Give back the records that follow exactly, images excluded.

Records drawn from a dataset:
##############################
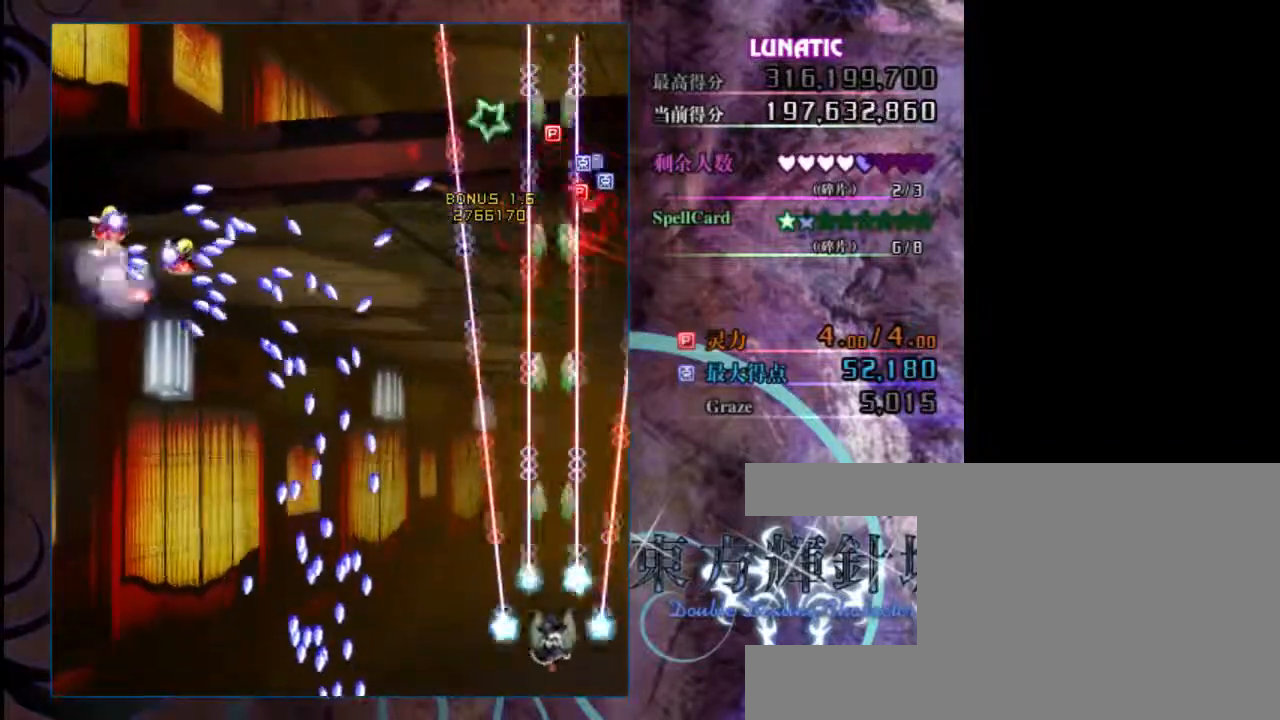
{"keys": ["down", "z"], "events": [[50, "down", "up"], [250, "down", "down"], [317, "left", "down"], [450, "left", "up"]]}
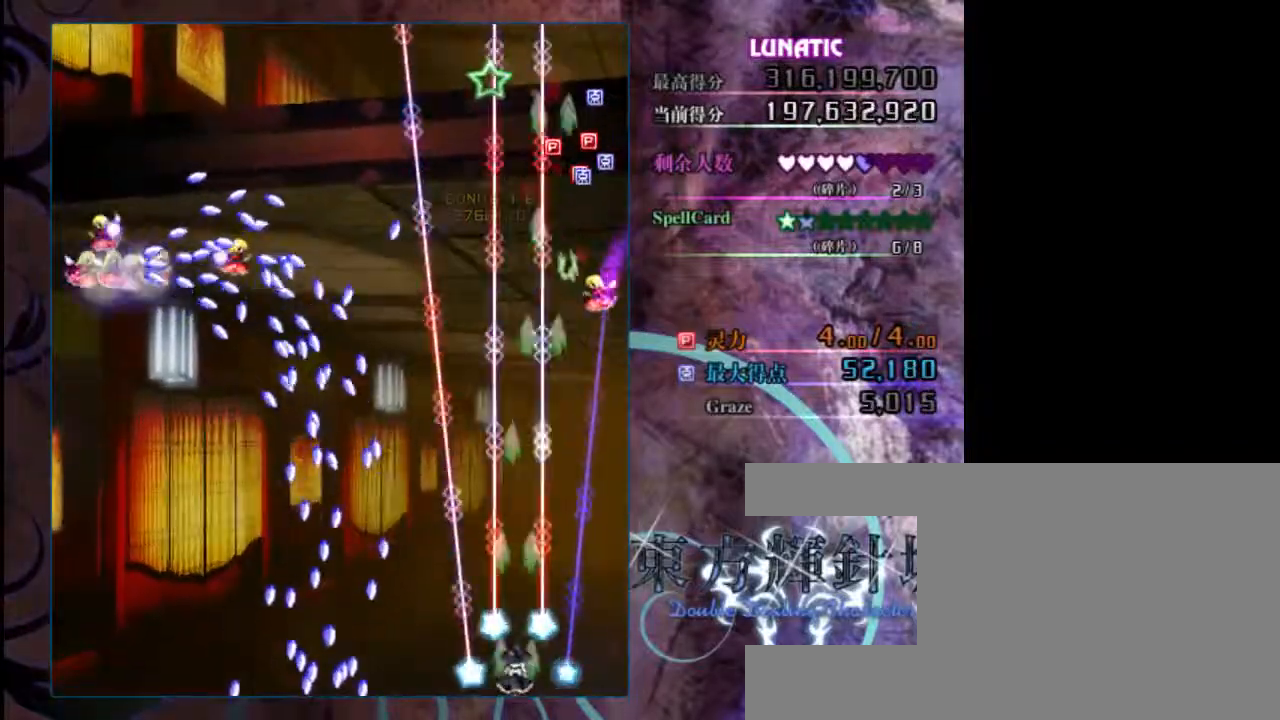
{"keys": ["z"], "events": [[183, "right", "down"], [283, "right", "up"], [417, "down", "up"]]}
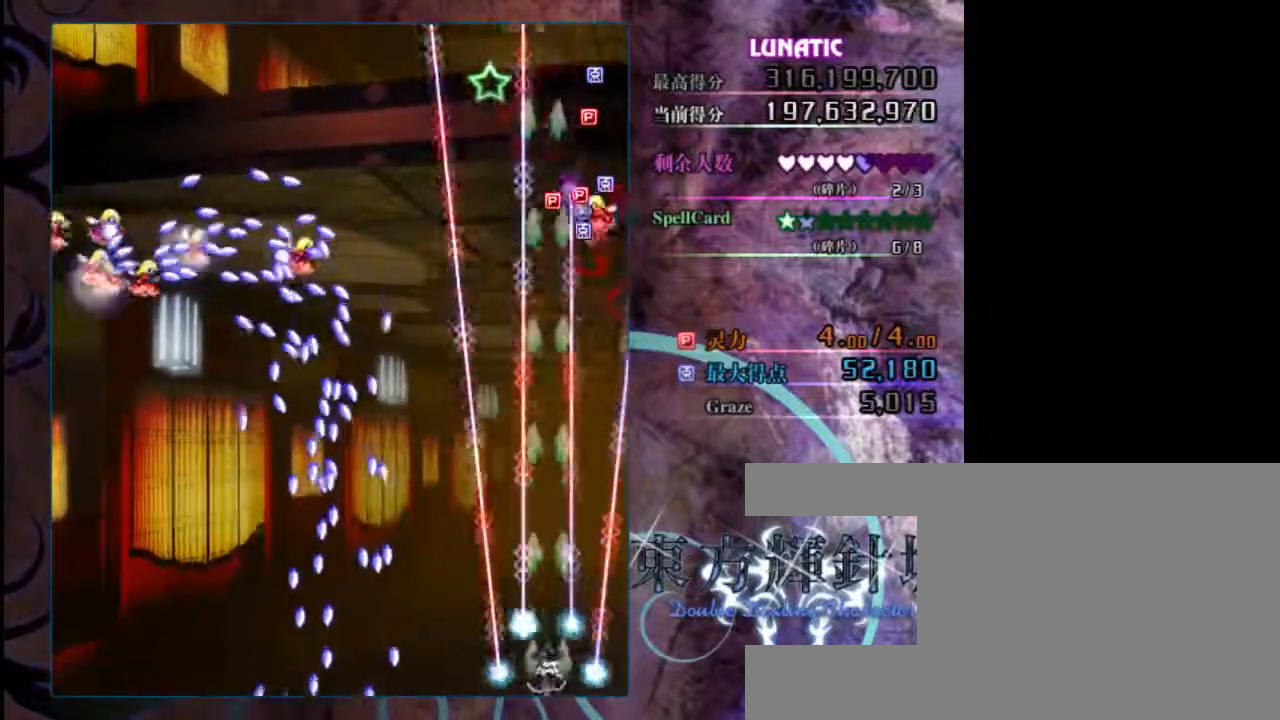
{"keys": ["z"], "events": [[167, "up", "down"], [333, "up", "up"]]}
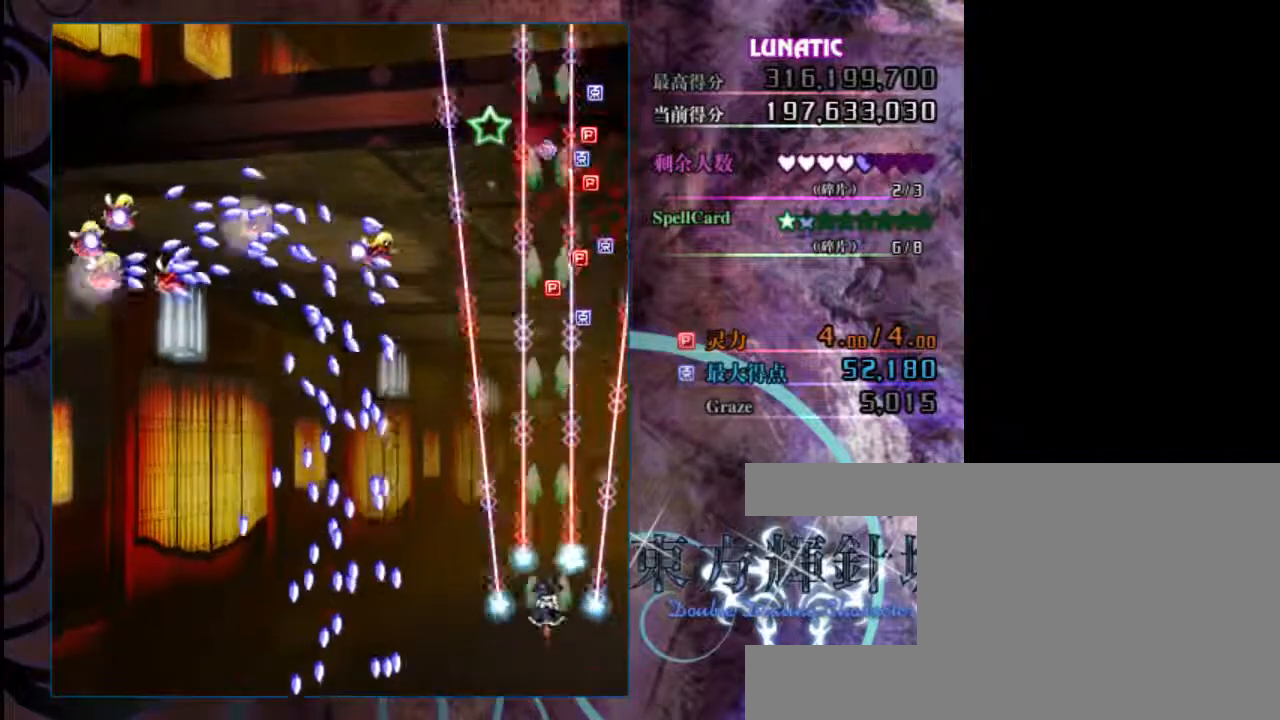
{"keys": ["shift", "up", "z"], "events": [[67, "down", "down"], [233, "down", "up"], [467, "shift", "down"], [467, "up", "down"]]}
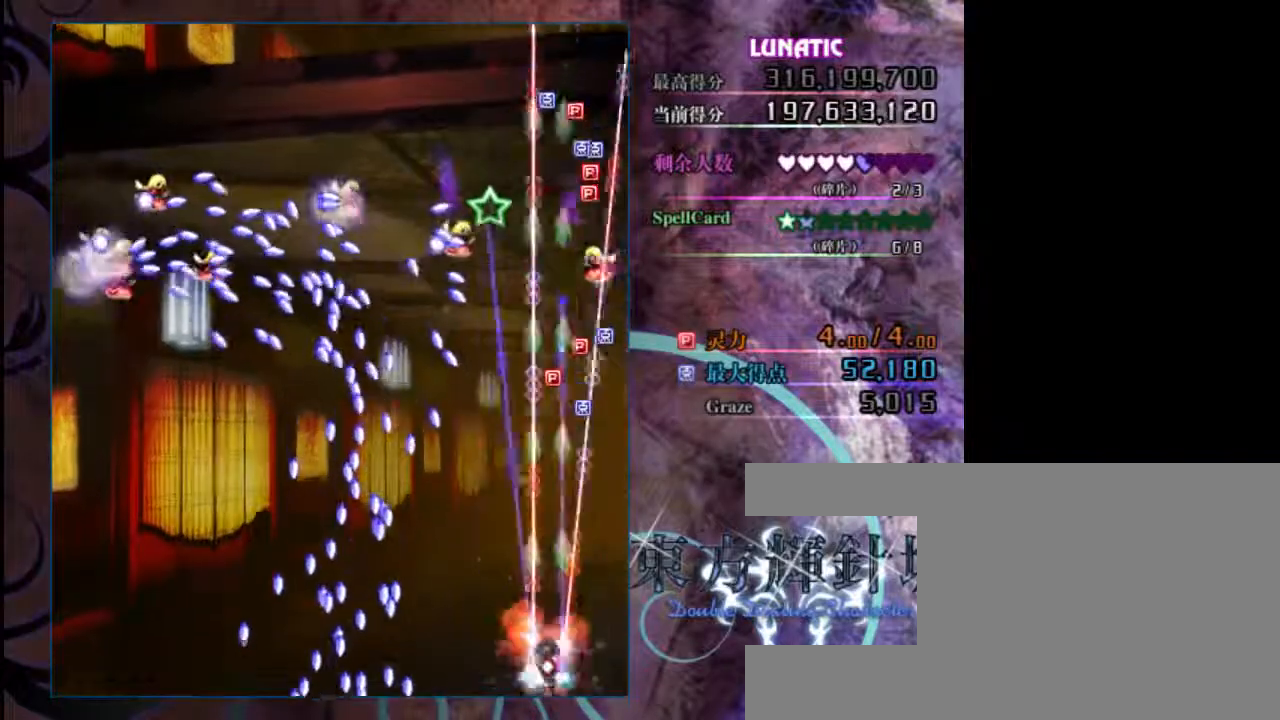
{"keys": ["shift", "z"], "events": [[233, "up", "up"]]}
##############################
Answer
{"keys": ["down", "z"], "events": [[50, "down", "up"], [250, "down", "down"], [317, "left", "down"], [450, "left", "up"]]}
{"keys": ["z"], "events": [[183, "right", "down"], [283, "right", "up"], [417, "down", "up"]]}
{"keys": ["z"], "events": [[167, "up", "down"], [333, "up", "up"]]}
{"keys": ["shift", "up", "z"], "events": [[67, "down", "down"], [233, "down", "up"], [467, "shift", "down"], [467, "up", "down"]]}
{"keys": ["shift", "z"], "events": [[233, "up", "up"]]}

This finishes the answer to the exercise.